4. The Axioms of Incidence.
As indefinables we shall choose first the point, straight line, and plane. With regard to these we shall proceed to make certain statements, the axioms. If these should appear to be very obvious, and as if they might be taken for granted, it will be a good corrective for the reader to replace the words point and straight line, which he must remember are not yet defined, by the names of other objects to which the axioms may be made to apply, such as "committee member" and "committee." Following Hilbert we divide the axioms into groups.

THE AXIOMS

Group I

AXIOMS OF INCIDENCE OR CONNECTION

I.1. Any two distinct points uniquely determine a straight line.

We imagine a collection of individuals who have a craze for organisation and form themselves into committees. The committees are so arranged that every person is on a committee along with each of the others, but no two individuals are to be found together on more than one committee.

I.2. If $A, B$ are distinct points there is at least one point not on the straight line $AB$.

This is an "existence-postulate."

I.3. Any three non-collinear points determine a plane.

I.4. If two distinct points $A, B$ both belong to a plane $a$, every point of the straight line $AB$ belongs to $a$.

From I.1 it follows that two distinct straight lines have either one or no point in common. From I.4 it follows that a straight line and a plane have either no point or one point in common, or else the straight line lies entirely in the plane; from I.3 and 4 two distinct planes have either no point, one point, or a whole straight line in common.

I. 5. If A, B, C are non-collinear points there is at least one point not on the plane, $ABC$.

I.2 and 5 are existence-postulates; 2 implies two-dimensional geometry, and 5 three-dimensional.
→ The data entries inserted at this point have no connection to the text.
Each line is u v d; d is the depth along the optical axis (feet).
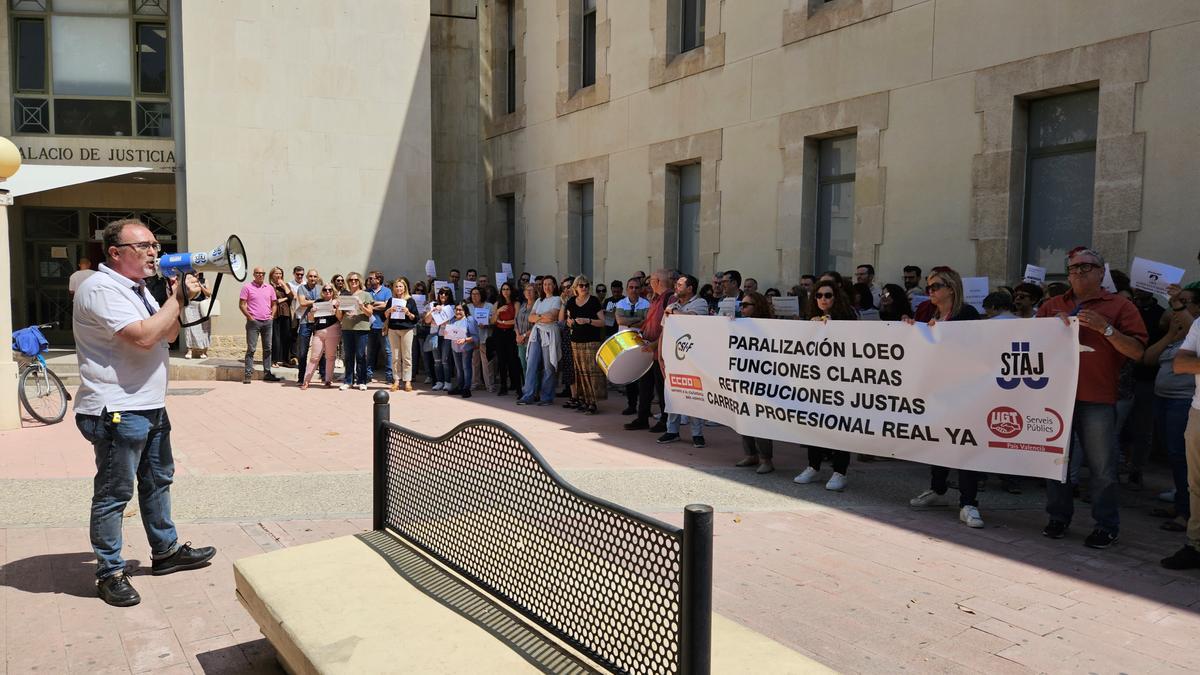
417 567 11.32
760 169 39.47
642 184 47.24
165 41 55.47
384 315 44.14
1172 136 24.77
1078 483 22.89
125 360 13.80
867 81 34.14
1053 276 28.96
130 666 11.60
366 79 55.16
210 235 52.49
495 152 62.75
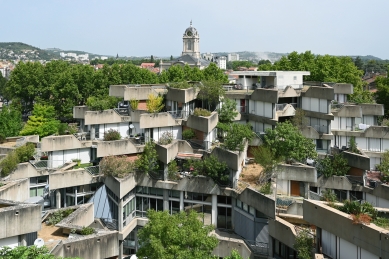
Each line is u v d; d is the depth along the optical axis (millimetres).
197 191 42125
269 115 51062
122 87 56219
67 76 86188
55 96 87250
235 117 52938
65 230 33438
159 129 49094
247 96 54125
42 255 23578
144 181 44156
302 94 53344
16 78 97812
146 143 46344
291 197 40719
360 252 25641
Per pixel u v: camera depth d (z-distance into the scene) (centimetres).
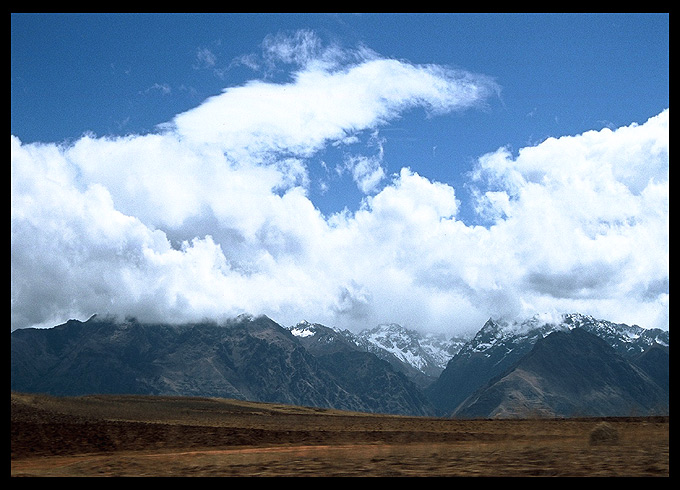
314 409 18150
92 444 5006
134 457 3500
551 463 2212
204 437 5766
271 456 3086
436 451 2917
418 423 9338
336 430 7450
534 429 6162
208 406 15788
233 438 5719
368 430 7588
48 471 2723
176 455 3650
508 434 5609
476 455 2647
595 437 3303
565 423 6819
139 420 8794
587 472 1944
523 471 2023
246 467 2458
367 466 2333
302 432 6500
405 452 2972
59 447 4766
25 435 5116
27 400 8581
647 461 2147
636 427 4725
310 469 2308
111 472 2478
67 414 7669
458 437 5450
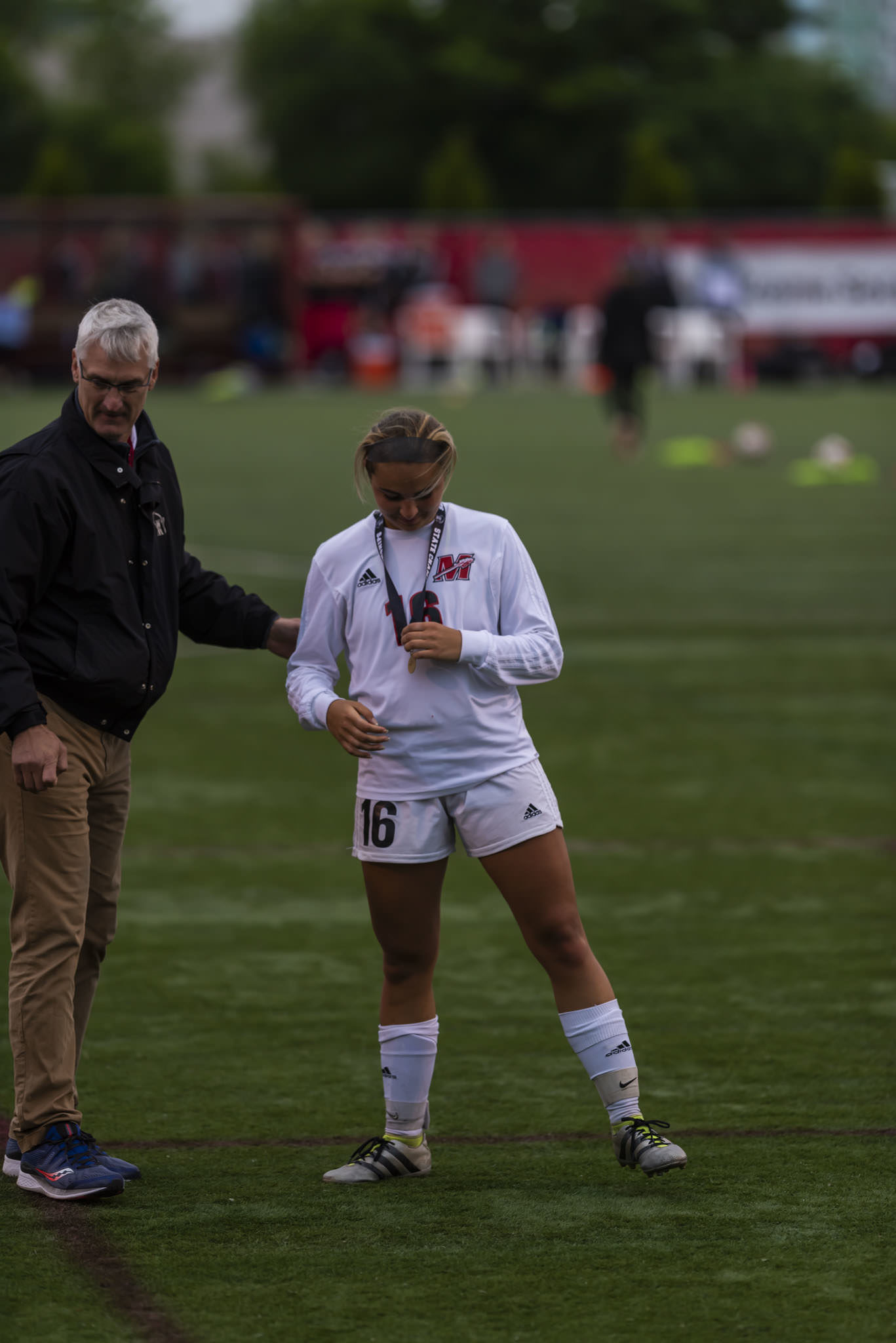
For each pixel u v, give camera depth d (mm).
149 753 32312
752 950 21562
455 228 145375
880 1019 19172
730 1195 14430
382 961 21250
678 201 169625
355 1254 13258
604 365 90188
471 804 14648
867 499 74125
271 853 25891
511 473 81562
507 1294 12531
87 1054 18078
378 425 14609
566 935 14844
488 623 14828
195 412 116438
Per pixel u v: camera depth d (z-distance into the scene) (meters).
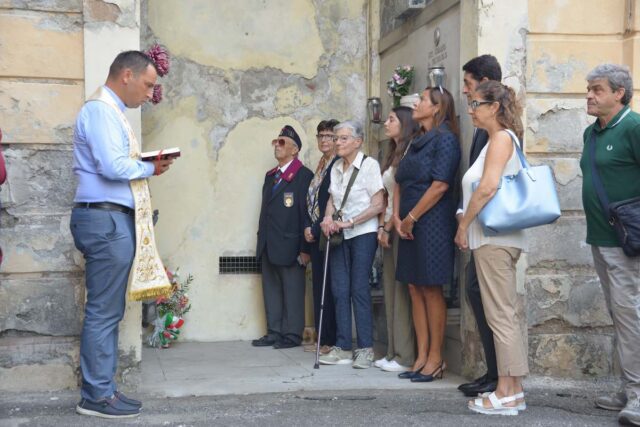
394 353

The next of Hilbert's axioms is that if two planes have one point $A$ in common they have a second point $B$ in common, and therefore by I.4 they have the whole straight line $AB$ in common. If this is assumed it limits space to three dimensions.

5. Projective Geometry.
There is a difficulty in determining all the elements of space by means of the existence postulates and other axioms, for while Axiom I.1 postulates that any two points determine a line, there is no axiom which secures that any two lines in a plane will determine a point. In fact, in Euclidean geometry this is not true since parallel lines have no point in common. For the present therefore we shall confine ourselves to a simpler and more symmetrical type of geometry, projective geometry, for which we add the following axiom:

I.1'. Any two distinct straight lines in a plane uniquely determine a point.